I have no idea of the merits of the matter, but take these recent NSW Supreme Court proceedings involving a case against TAFE employees ( Sellwood and Calvert) by a student (Chan) claiming, among other alleged wrongs, a breach of privacy. Part of the statement of claim in one case read:
 By 28 November 2005, the Defendant had begun a collection of/recording of personal information about the Plaintiff prohibited by the NSW (PPIP Act). In the alternative, the Defendant had acted without due authorisation in such collection/recording of personal information.Justice Davies dismissed this part of the proceedings: As a result of the fact in the above paragraph, the Plaintiff suffered injury.
One, the employee, the defendant in the case was not an "agency" for the purposes of the NSW Privacy and Personal Information Protection Act [34-35]. Comment: Yes, but no mention of the fact the emloyer, TAFE, is an agency and as such is responsible for compliance by employees with the Information Privacy Principles.
Two, Section 69 states that nothing in the Act gives rise to or can be taken into account in, any civil cause of action. Comment: Yes, but no mention of the fact that the Act establishes a scheme for complaint about breach by an agency of privacy principles, with eventual recourse to the Privacy Commissioner or the Administrative Decisions Tribunal.
Three, while the law in Australia is, as Justice Davies put it, "a little unclear" about whether there is a tort of breach of privacy, the plaintiff did "not purport to sue based on such a tort. His cause of action is based on specific breaches of the Act." Section 69 ruled this out. Comment: Yes, but no mention of the fact that the Act (Section 55) creates a statutory right to damages against an agency by conferring power on the ADT to award up to $40000 for loss or damage as a result of a breach of a privacy principle.

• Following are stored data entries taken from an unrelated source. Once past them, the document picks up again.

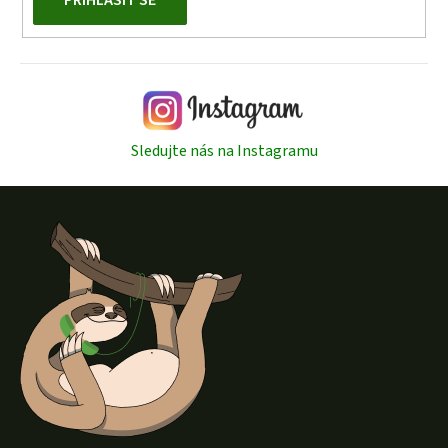
Sledujte nás na Instagramu
Z
á
p
a
t
í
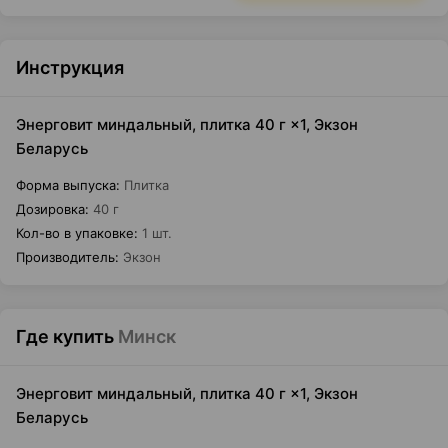
Инструкция
Энерговит миндальный, плитка 40 г ×1, Экзон
Беларусь
Форма выпуска
:
Плитка
Дозировка
:
40 г
Кол-во в упаковке
:
1 шт.
Производитель
:
Экзон
Где купить
Минск
Энерговит миндальный, плитка 40 г ×1, Экзон
Беларусь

Mr Chan not only lost on this one- he was ordered to pay 90% of the costs of the defendant in the proceedings.
It may have been different if he had followed the Privacy and Personal Information Protection Act procedures seeking internal review of conduct, and if still aggrieved, taken a complaint to the ADT. But he would be none the wiser about the alternative course (now probably closed through the lapse of time) from reading the judgment.